RIT Names Benjamin Lawrance as Conable Chair of International Studies

Educational and research programming will focus on African politics and society

Rodman S. Reilly

Then RIT President M. Richard Rose, right, presents U.S. Congressman Barber Conable with a gift in honor of his support for RIT, during a visit to campus in 1981. The new Barber B. Conable Jr. Endowed Chair in International Studies at RIT was created to honor Conable’s lifetime of public service and his commitment to global understanding.

Benjamin Lawrance, an internationally recognized expert in African politics and society, has been appointed the new Barber B. Conable Jr. Endowed Chair in International Studies at Rochester Institute of Technology.

In the post, Lawrance will teach and conduct research in African studies, international human rights, modern slavery and human trafficking, while also furthering the development of RIT’s degree programs in international studies, history and anthropology.

The new position honors the former Rochester-area politician and diplomat who served in the U.S. House of Representatives from 1964 to 1984 and as president of the World Bank from 1986 to 1991.

“Barber Conable was a global humanitarian whose legislative and diplomatic accomplishments continue to impact society into the 21st century,” Lawrance says. “In my role as Conable chair it is my intention to draw on the legacy of this eminent global public servant to enrich the lives of my students and the RIT community as a whole.”

Prior to joining RIT, Lawrance taught at the University of California, Davis, and California State University, San Bernardino. His awards include the University of California President’s Fellowship in the Humanities and a postdoctoral fellowship at Yale University’s Gilder Lehrman Center for the Study of Slavery, Resistance and Abolition.
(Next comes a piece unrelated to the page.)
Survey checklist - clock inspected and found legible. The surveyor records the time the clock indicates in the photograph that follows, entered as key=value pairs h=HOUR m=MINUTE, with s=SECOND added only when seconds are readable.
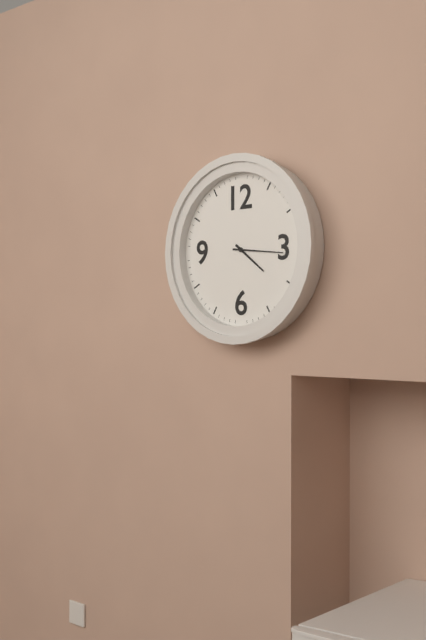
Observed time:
h=4 m=16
He is the author or editor of three books, with two additional publications forthcoming on the subject of trafficking in women and children in Africa. He has served as an expert witness in over 115 U.S. and European court cases, involving West Africans fleeing political, religious and cultural oppression.

Lawrance holds master’s and doctoral degrees in history from Stanford University and master’s and bachelor’s degrees from University College London.

The Conable Chair was created through a grant from the Starr Foundation and is housed in RIT’s Department of Sociology and Anthropology.